=== Document passage ===
Federal-level corporation tax is 26.5%, and there are also trade taxes (“Gewerbesteuer”) on capital and income, levied according to the municipality where activity is carried out and varying from 12-20%.

There is a federal-level 5.5% surcharge on corporation tax as a social contribution to the costs of German reunification, making corporation tax 28%.

In principle, dividends are subject to 20% withholding tax and interest paid to resident individuals 30% (whereas interest to non-residents attracts 0%).  EU-based non-residents can usually get an exemption to the 20% withholding tax on dividends, or they can be reduced/eliminated on the basis of tax treaties.

The standard VAT rate is 16%; certain essentials are subject to a reduced rate of 7%.

Interest on loans taken by a subsidiary from a foreign parent is deductible only when the debt: equity ratio is below 5:1.

Transfer pricing must be on an arm’s-length basis between affiliated companies.

=== Questions to answer ===
a) Summarize the passage on German business taxes in two sentences.
b) Pick up the passage on German business taxes after its final sentence and keep writing it.

(Multi-view image geometry data)
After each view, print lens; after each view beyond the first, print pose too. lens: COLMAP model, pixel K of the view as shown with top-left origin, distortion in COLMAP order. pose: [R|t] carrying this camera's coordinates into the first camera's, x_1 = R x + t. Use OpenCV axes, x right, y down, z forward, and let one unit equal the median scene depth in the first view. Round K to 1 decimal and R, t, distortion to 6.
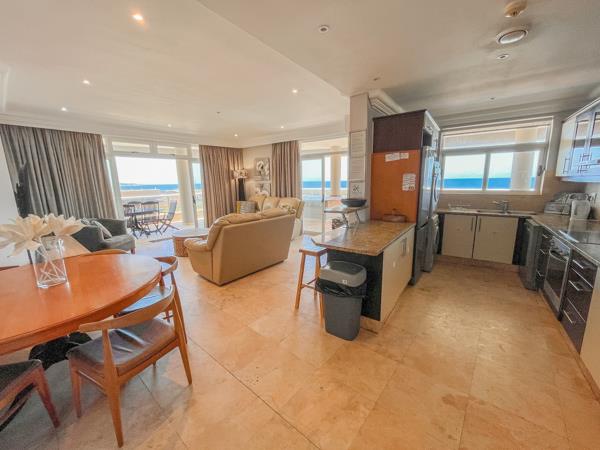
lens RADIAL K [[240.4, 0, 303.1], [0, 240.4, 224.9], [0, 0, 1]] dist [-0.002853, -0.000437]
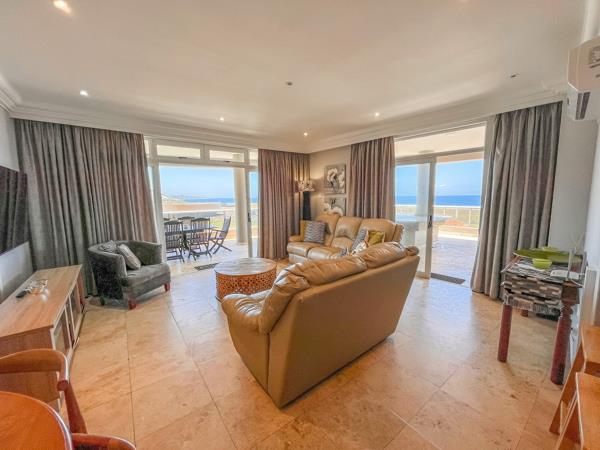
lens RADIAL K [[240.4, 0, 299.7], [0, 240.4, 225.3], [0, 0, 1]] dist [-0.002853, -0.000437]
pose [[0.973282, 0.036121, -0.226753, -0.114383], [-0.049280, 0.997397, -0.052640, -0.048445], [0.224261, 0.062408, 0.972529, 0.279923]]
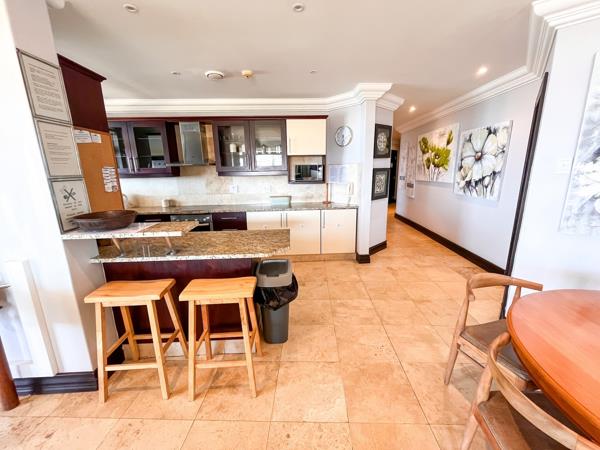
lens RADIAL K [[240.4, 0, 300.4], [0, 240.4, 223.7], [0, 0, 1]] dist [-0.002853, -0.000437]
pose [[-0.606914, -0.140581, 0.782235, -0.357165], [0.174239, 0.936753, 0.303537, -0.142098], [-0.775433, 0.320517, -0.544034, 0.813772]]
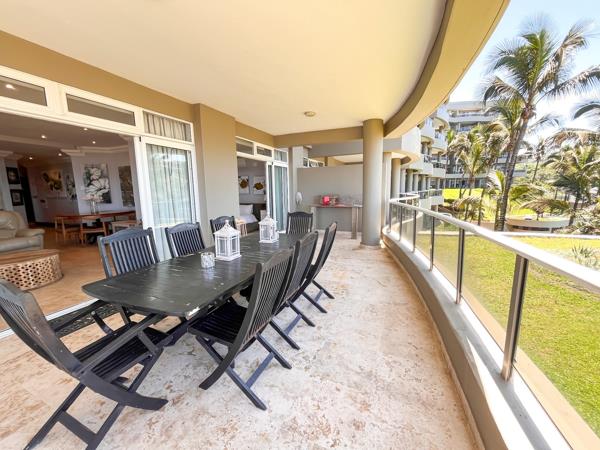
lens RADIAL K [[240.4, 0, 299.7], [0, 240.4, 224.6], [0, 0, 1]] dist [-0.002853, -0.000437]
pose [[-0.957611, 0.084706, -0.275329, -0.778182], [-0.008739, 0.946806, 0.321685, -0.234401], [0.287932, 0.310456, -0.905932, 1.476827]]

=== List of answers ===
a) A federal corporation tax applies with a 5.5% surcharge toward the costs of German reunification, and municipal trade taxes of 12-20% are levied on top of it. Dividends and interest are subject to withholding taxes, VAT is 16% with a reduced 7% rate for certain essentials, interest on loans from a foreign parent is deductible only below a 5:1 debt-to-equity ratio, and affiliated companies must use arm's-length transfer pricing.

b)
Payroll taxes for unemployment, health and retirement insurance total around 21% of basic pay for both the employer and the employee.

Central Bank Reporting

All transactions between residents and non-residents and transactions across accounts held by residents outside Germany, must be reported to the Bundesbank monthly, as long as the transaction amount is over EUR12,500.

Banks provide customers with electronic or paper forms, and submit the reporting – but accuracy and compliance are the resident’s responsibility.

Foreign Exchange Controls

None

 

Payments and Collections

 

Payment Instruments

Cash still accounts for 70% of all retail transactions.  By law, cash paid into a bank must be made available to the account holder on the same day.  This precludes many banks from being able to offer cash deposit facilities at all.

The credit transfer is the dominant non-cash instrument:  all paper orders are converted to his medium, except Express Payments destined for the RTGS PLUS system that are handed over the counters at LZBs.

Cheques

Only Eurocheques have ever been substantial, and these are defunct as the guarantee scheme expired in 2001.

Collections

Cheques in amounts less than EUR3,000 are truncated and cleared as Direct Debits:  electronic banking systems enable clients to create the debit orders, or else the bank does them.  Clearing is then via the “Voucher-less cheque clearing process” – “Belegloser Scheckeinzugsverfahren”.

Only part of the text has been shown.